Done that numerous times in the ballet world even in venues with full fly space. If you have show (Nutcracker) that has multiple drops that all have to happen upstage it is sometimes your only choice. I will hang two drops on a batten and start the show with the DS one tied up. At intermission, you bring the pipe in, untie the DS drop, and fly the whole thing out. Everything stays in weight and you get twice the drops with half the pipes.


----------



## wolf825 (Oct 23, 2010)

Van said:


> Is that where you invite the drop over for a nice pot-luck dinner before you pack it in a crate ?




That would probably be "Mae West-ing"...   Now I picture a lot of folks wondering "mae west??? who???" and suddenly I feel old. Of course I could have said Jane Mansfield-ing--and the description probably would be better suited. 

Mid-westing is just another term I have heard used for using another fly pipe & tricking a drop...to which I wonder who knows what tricking or tripping a drop means...geez all these terms--it just keeps going.... 

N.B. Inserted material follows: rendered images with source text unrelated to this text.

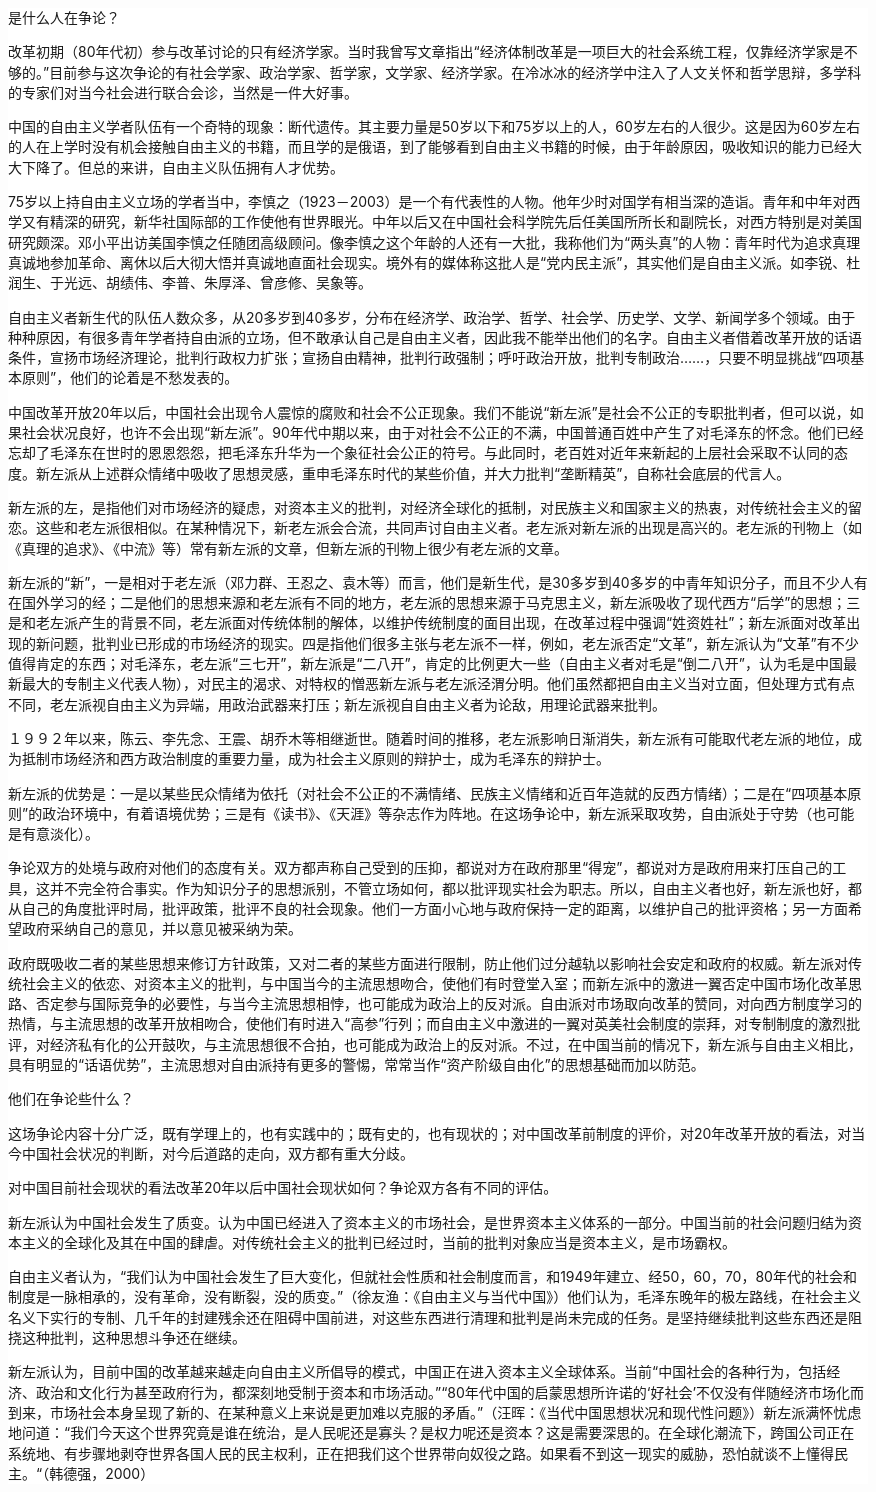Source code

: 是什么人在争论？

改革初期（80年代初）参与改革讨论的只有经济学家。当时我曾写文章指出“经济体制改革是一项巨大的社会系统工程，仅靠经济学家是不够的。”目前参与这次争论的有社会学家、政治学家、哲学家，文学家、经济学家。在冷冰冰的经济学中注入了人文关怀和哲学思辩，多学科的专家们对当今社会进行联合会诊，当然是一件大好事。

中国的自由主义学者队伍有一个奇特的现象：断代遗传。其主要力量是50岁以下和75岁以上的人，60岁左右的人很少。这是因为60岁左右的人在上学时没有机会接触自由主义的书籍，而且学的是俄语，到了能够看到自由主义书籍的时候，由于年龄原因，吸收知识的能力已经大大下降了。但总的来讲，自由主义队伍拥有人才优势。

75岁以上持自由主义立场的学者当中，李慎之（1923－2003）是一个有代表性的人物。他年少时对国学有相当深的造诣。青年和中年对西学又有精深的研究，新华社国际部的工作使他有世界眼光。中年以后又在中国社会科学院先后任美国所所长和副院长，对西方特别是对美国研究颇深。邓小平出访美国李慎之任随团高级顾问。像李慎之这个年龄的人还有一大批，我称他们为“两头真”的人物：青年时代为追求真理真诚地参加革命、离休以后大彻大悟并真诚地直面社会现实。境外有的媒体称这批人是“党内民主派”，其实他们是自由主义派。如李锐、杜润生、于光远、胡绩伟、李普、朱厚泽、曾彦修、吴象等。

自由主义者新生代的队伍人数众多，从20多岁到40多岁，分布在经济学、政治学、哲学、社会学、历史学、文学、新闻学多个领域。由于种种原因，有很多青年学者持自由派的立场，但不敢承认自己是自由主义者，因此我不能举出他们的名字。自由主义者借着改革开放的话语条件，宣扬市场经济理论，批判行政权力扩张；宣扬自由精神，批判行政强制；呼吁政治开放，批判专制政治……，只要不明显挑战“四项基本原则”，他们的论着是不愁发表的。

中国改革开放20年以后，中国社会出现令人震惊的腐败和社会不公正现象。我们不能说“新左派”是社会不公正的专职批判者，但可以说，如果社会状况良好，也许不会出现“新左派”。90年代中期以来，由于对社会不公正的不满，中国普通百姓中产生了对毛泽东的怀念。他们已经忘却了毛泽东在世时的恩恩怨怨，把毛泽东升华为一个象征社会公正的符号。与此同时，老百姓对近年来新起的上层社会采取不认同的态度。新左派从上述群众情绪中吸收了思想灵感，重申毛泽东时代的某些价值，并大力批判“垄断精英”，自称社会底层的代言人。

新左派的左，是指他们对市场经济的疑虑，对资本主义的批判，对经济全球化的抵制，对民族主义和国家主义的热衷，对传统社会主义的留恋。这些和老左派很相似。在某种情况下，新老左派会合流，共同声讨自由主义者。老左派对新左派的出现是高兴的。老左派的刊物上（如《真理的追求》、《中流》等）常有新左派的文章，但新左派的刊物上很少有老左派的文章。

新左派的“新”，一是相对于老左派（邓力群、王忍之、袁木等）而言，他们是新生代，是30多岁到40多岁的中青年知识分子，而且不少人有在国外学习的经；二是他们的思想来源和老左派有不同的地方，老左派的思想来源于马克思主义，新左派吸收了现代西方“后学”的思想；三是和老左派产生的背景不同，老左派面对传统体制的解体，以维护传统制度的面目出现，在改革过程中强调“姓资姓社”；新左派面对改革出现的新问题，批判业已形成的市场经济的现实。四是指他们很多主张与老左派不一样，例如，老左派否定“文革”，新左派认为“文革”有不少值得肯定的东西；对毛泽东，老左派“三七开”，新左派是“二八开”，肯定的比例更大一些（自由主义者对毛是“倒二八开”，认为毛是中国最新最大的专制主义代表人物），对民主的渴求、对特权的憎恶新左派与老左派泾渭分明。他们虽然都把自由主义当对立面，但处理方式有点不同，老左派视自由主义为异端，用政治武器来打压；新左派视自自由主义者为论敌，用理论武器来批判。

１９９２年以来，陈云、李先念、王震、胡乔木等相继逝世。随着时间的推移，老左派影响日渐消失，新左派有可能取代老左派的地位，成为抵制市场经济和西方政治制度的重要力量，成为社会主义原则的辩护士，成为毛泽东的辩护士。

新左派的优势是：一是以某些民众情绪为依托（对社会不公正的不满情绪、民族主义情绪和近百年造就的反西方情绪）；二是在“四项基本原则”的政治环境中，有着语境优势；三是有《读书》、《天涯》等杂志作为阵地。在这场争论中，新左派采取攻势，自由派处于守势（也可能是有意淡化）。

争论双方的处境与政府对他们的态度有关。双方都声称自己受到的压抑，都说对方在政府那里“得宠”，都说对方是政府用来打压自己的工具，这并不完全符合事实。作为知识分子的思想派别，不管立场如何，都以批评现实社会为职志。所以，自由主义者也好，新左派也好，都从自己的角度批评时局，批评政策，批评不良的社会现象。他们一方面小心地与政府保持一定的距离，以维护自己的批评资格；另一方面希望政府采纳自己的意见，并以意见被采纳为荣。

政府既吸收二者的某些思想来修订方针政策，又对二者的某些方面进行限制，防止他们过分越轨以影响社会安定和政府的权威。新左派对传统社会主义的依恋、对资本主义的批判，与中国当今的主流思想吻合，使他们有时登堂入室；而新左派中的激进一翼否定中国市场化改革思路、否定参与国际竞争的必要性，与当今主流思想相悖，也可能成为政治上的反对派。自由派对市场取向改革的赞同，对向西方制度学习的热情，与主流思想的改革开放相吻合，使他们有时进入“高参”行列；而自由主义中激进的一翼对英美社会制度的崇拜，对专制制度的激烈批评，对经济私有化的公开鼓吹，与主流思想很不合拍，也可能成为政治上的反对派。不过，在中国当前的情况下，新左派与自由主义相比，具有明显的“话语优势”，主流思想对自由派持有更多的警惕，常常当作“资产阶级自由化”的思想基础而加以防范。

他们在争论些什么？

这场争论内容十分广泛，既有学理上的，也有实践中的；既有史的，也有现状的；对中国改革前制度的评价，对20年改革开放的看法，对当今中国社会状况的判断，对今后道路的走向，双方都有重大分歧。

对中国目前社会现状的看法改革20年以后中国社会现状如何？争论双方各有不同的评估。

新左派认为中国社会发生了质变。认为中国已经进入了资本主义的市场社会，是世界资本主义体系的一部分。中国当前的社会问题归结为资本主义的全球化及其在中国的肆虐。对传统社会主义的批判已经过时，当前的批判对象应当是资本主义，是市场霸权。

自由主义者认为，“我们认为中国社会发生了巨大变化，但就社会性质和社会制度而言，和1949年建立、经50，60，70，80年代的社会和制度是一脉相承的，没有革命，没有断裂，没的质变。”（徐友渔：《自由主义与当代中国》）他们认为，毛泽东晚年的极左路线，在社会主义名义下实行的专制、几千年的封建残余还在阻碍中国前进，对这些东西进行清理和批判是尚未完成的任务。是坚持继续批判这些东西还是阻挠这种批判，这种思想斗争还在继续。

新左派认为，目前中国的改革越来越走向自由主义所倡导的模式，中国正在进入资本主义全球体系。当前“中国社会的各种行为，包括经济、政治和文化行为甚至政府行为，都深刻地受制于资本和市场活动。”“80年代中国的启蒙思想所许诺的‘好社会’不仅没有伴随经济市场化而到来，市场社会本身呈现了新的、在某种意义上来说是更加难以克服的矛盾。”（汪晖：《当代中国思想状况和现代性问题》）新左派满怀忧虑地问道：“我们今天这个世界究竟是谁在统治，是人民呢还是寡头？是权力呢还是资本？这是需要深思的。在全球化潮流下，跨国公司正在系统地、有步骤地剥夺世界各国人民的民主权利，正在把我们这个世界带向奴役之路。如果看不到这一现实的威胁，恐怕就谈不上懂得民主。“（韩德强，2000）
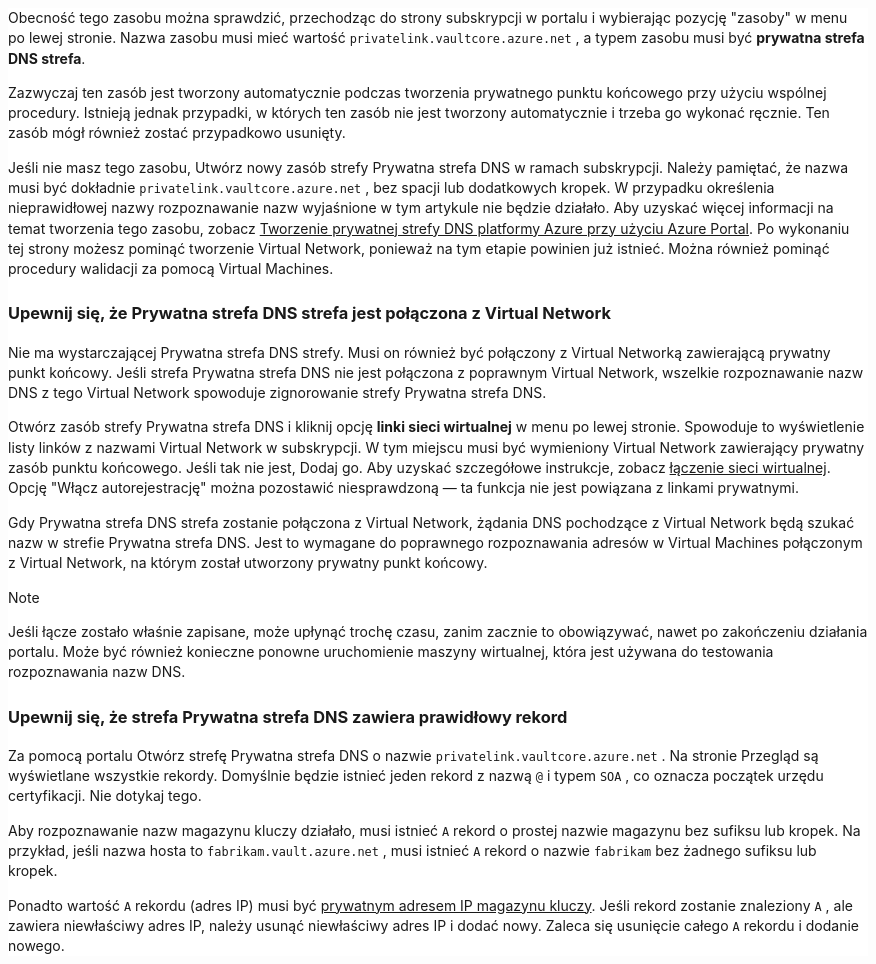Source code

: Obecność tego zasobu można sprawdzić, przechodząc do strony subskrypcji w portalu i wybierając pozycję "zasoby" w menu po lewej stronie. Nazwa zasobu musi mieć wartość `privatelink.vaultcore.azure.net` , a typem zasobu musi być **prywatna strefa DNS strefa**.

Zazwyczaj ten zasób jest tworzony automatycznie podczas tworzenia prywatnego punktu końcowego przy użyciu wspólnej procedury. Istnieją jednak przypadki, w których ten zasób nie jest tworzony automatycznie i trzeba go wykonać ręcznie. Ten zasób mógł również zostać przypadkowo usunięty.

Jeśli nie masz tego zasobu, Utwórz nowy zasób strefy Prywatna strefa DNS w ramach subskrypcji. Należy pamiętać, że nazwa musi być dokładnie `privatelink.vaultcore.azure.net` , bez spacji lub dodatkowych kropek. W przypadku określenia nieprawidłowej nazwy rozpoznawanie nazw wyjaśnione w tym artykule nie będzie działało. Aby uzyskać więcej informacji na temat tworzenia tego zasobu, zobacz [Tworzenie prywatnej strefy DNS platformy Azure przy użyciu Azure Portal](../../dns/private-dns-getstarted-portal.md). Po wykonaniu tej strony możesz pominąć tworzenie Virtual Network, ponieważ na tym etapie powinien już istnieć. Można również pominąć procedury walidacji za pomocą Virtual Machines.

### <a name="confirm-that-the-private-dns-zone-is-linked-to-the-virtual-network"></a>Upewnij się, że Prywatna strefa DNS strefa jest połączona z Virtual Network

Nie ma wystarczającej Prywatna strefa DNS strefy. Musi on również być połączony z Virtual Networką zawierającą prywatny punkt końcowy. Jeśli strefa Prywatna strefa DNS nie jest połączona z poprawnym Virtual Network, wszelkie rozpoznawanie nazw DNS z tego Virtual Network spowoduje zignorowanie strefy Prywatna strefa DNS.

Otwórz zasób strefy Prywatna strefa DNS i kliknij opcję **linki sieci wirtualnej** w menu po lewej stronie. Spowoduje to wyświetlenie listy linków z nazwami Virtual Network w subskrypcji. W tym miejscu musi być wymieniony Virtual Network zawierający prywatny zasób punktu końcowego. Jeśli tak nie jest, Dodaj go. Aby uzyskać szczegółowe instrukcje, zobacz [łączenie sieci wirtualnej](../../dns/private-dns-getstarted-portal.md#link-the-virtual-network). Opcję "Włącz autorejestrację" można pozostawić niesprawdzoną — ta funkcja nie jest powiązana z linkami prywatnymi.

Gdy Prywatna strefa DNS strefa zostanie połączona z Virtual Network, żądania DNS pochodzące z Virtual Network będą szukać nazw w strefie Prywatna strefa DNS. Jest to wymagane do poprawnego rozpoznawania adresów w Virtual Machines połączonym z Virtual Network, na którym został utworzony prywatny punkt końcowy.

>[!NOTE]
> Jeśli łącze zostało właśnie zapisane, może upłynąć trochę czasu, zanim zacznie to obowiązywać, nawet po zakończeniu działania portalu. Może być również konieczne ponowne uruchomienie maszyny wirtualnej, która jest używana do testowania rozpoznawania nazw DNS.

### <a name="confirm-that-the-private-dns-zone-contains-the-right-a-record"></a>Upewnij się, że strefa Prywatna strefa DNS zawiera prawidłowy rekord

Za pomocą portalu Otwórz strefę Prywatna strefa DNS o nazwie `privatelink.vaultcore.azure.net` . Na stronie Przegląd są wyświetlane wszystkie rekordy. Domyślnie będzie istnieć jeden rekord z nazwą `@` i typem `SOA` , co oznacza początek urzędu certyfikacji. Nie dotykaj tego.

Aby rozpoznawanie nazw magazynu kluczy działało, musi istnieć `A` rekord o prostej nazwie magazynu bez sufiksu lub kropek. Na przykład, jeśli nazwa hosta to `fabrikam.vault.azure.net` , musi istnieć `A` rekord o nazwie `fabrikam` bez żadnego sufiksu lub kropek.

Ponadto wartość `A` rekordu (adres IP) musi być [prywatnym adresem IP magazynu kluczy](#find-the-key-vault-private-ip-address-in-the-virtual-network). Jeśli rekord zostanie znaleziony `A` , ale zawiera niewłaściwy adres IP, należy usunąć niewłaściwy adres IP i dodać nowy. Zaleca się usunięcie całego `A` rekordu i dodanie nowego.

> Wolf, I agree, West coasting is most often done with scrims, and fabrics which don't wrinkle. I can't imagine actually west coasting a muslin drop. I use the term to refer to both tying a scrim up to a batten using every 5 - 6 th tie, to store it in the air, or to tie it into a snake like bundle which is then, usually coiled neatly into a hamper.


 
100% with ya on both...


-w


----------



## len (Oct 23, 2010)

wolf825 said:


> That would probably be "Mae West-ing"...   Now I picture a lot of folks wondering "mae west??? who???" and suddenly I feel old. Of course I could have said Jane Mansfield-ing--and the description probably would be better suited.
> 
> Mid-westing is just another term I have heard used for using another fly pipe & tricking a drop...to which I wonder who knows what tricking or tripping a drop means...geez all these terms--it just keeps going....
> 
> ...


 
That's Jayne Mansfield, and I could think of a couple sick jokes relating back to the original topic for those who know how she died, but I'll refrain. 

BTW, did you know Jayne Mansfield's daughter is Mariska Hargitay, of Law and Order: SVU fame? Her dad was quite an athelete. 

And now that the thread has completely derailed ...

Most drops I've seen that get bundled back into hampers are just crumpled back in. As long as the top and the ties are accessible, the road crew doesn't seem to care how crumpled they are going into the hamper. The only thing they seem to care about is tears and stains/spots.


----------



## Van (Oct 25, 2010)

len said:


> ....BTW, did you know Jayne Mansfield's daughter is Mariska Hargitay, of Law and Order: SVU fame? ... .



I did not know that. It does explain a couple of things, though......


----------